- 本文抜粋
------------

身の回りのことを書きます。アダルトチルドレン、双極性障害。

絡めとられていかないで

昨日は友人Cの引越し作業を手伝いに昼から夜まで駆り出された。

駆り出された、というのも語弊があって、Cが引越しの際にいらないものを譲ります、とFacebookに書いているなかに私の欲しいものがあったから、受け取りにいったことが手伝いをするきっかけになったのだった。

 

Cは最近仕事で活躍しておりなんだか華やかなので引け目に感じて、本当は受け取りに行ってあっさりと帰ってしまおうと思っていた。でも、昨夜朝に恋人Aと喧嘩してしまい大変機嫌が悪かった私は、夕方にしていた受け取りの約束をかなり早めてもらい、昼から向かうこととなったのだった。

 

 私は仕事も軌道に乗ってさぞかしキラキラしたCを目の当たりにするだろうと覚悟して行ったのだけど、どこかくたびれた顔のCが待っていた。土曜日に体調をくずしていたらしい。来週末には引越しだというのに、Cの部屋の中はごったがえしていて全く片付いていなかった。

------------

- データ部分
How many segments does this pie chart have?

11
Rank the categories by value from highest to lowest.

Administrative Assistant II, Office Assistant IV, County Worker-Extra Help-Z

------------

- 次の課題
A - 本文の「私は仕事も軌道に乗って」で始まる段落を、主な事実を残して箇条書きに直せ。
B - 本文に出てくる人物をすべて挙げよ。
C - 友人Cの引越しを手伝った日のことを書いた本文を、最後の文の後から書き継げ。
データの各行は、本文とは別の資料である。

- 課題別の解答
A -
- 「私」は、仕事が軌道に乗ってキラキラしたCに会うものと覚悟して行った。
- 実際に待っていたのは、どこかくたびれた顔のCだった。
- Cは土曜日に体調をくずしていたらしい。
- 来週末には引越しなのに、Cの部屋はごったがえしていて、全く片付いていなかった。

B -
- 私（書き手）
- 友人C
- 恋人A

C -
Aに関する愚痴を聞いてもらっていたら、「Kはそんなこと言われてもAのことが好きなの?」と聞かれた。Aはかなり口が悪く傷つけられることも多々あるけど、Aの家に居候しているうえ、ついこの間無職になった私には責められるべき点も多かったので、「好きだと思うけど」と答えた。

 

Cはぽろりと、「私今不倫してるんだ」と言った。

私は思わずゲッと言ってしまったけど、何故かいつもの「不倫」というキーワードに関する不快感がなく、するりと受け入れられてしまったので話を聞いた。なんだろう、彼女の少し疲れた表情から仕事だけでの疲れではなさそうだと少しわかるような気がしたからかもしれないし、仕事がずいぶん上手くいっていそうなCに嫉妬する気持ちがあったから、同情できるような出来事が判明して意地悪な気持ちが抑えられたのかもしれなかった。

 

相手は会社の上司だという。妻も子供もいる。Cが1人、夢を追いかけながら派遣の仕事で食いつないでいたところを、すくいあげてくれた小さな会社の上司。今まで誰にも話していなかったらしい。やっとの思いで私に話してくれただろうに、こんなところで文章にしてごめん、C。

どうしてそうなったかという話を聞いたところで、私は「やめなよ」とも「その上司、サイテー」とも言うことができなかった。どうもなしくずしで、Cも特別その上司のことを好きと思っているわけでもなさそうだったが、仕事をふってもらっている上司と一度そういう関係になってしまって、もうどうやって関係を断ち切ったらいいのかわからない様子だった。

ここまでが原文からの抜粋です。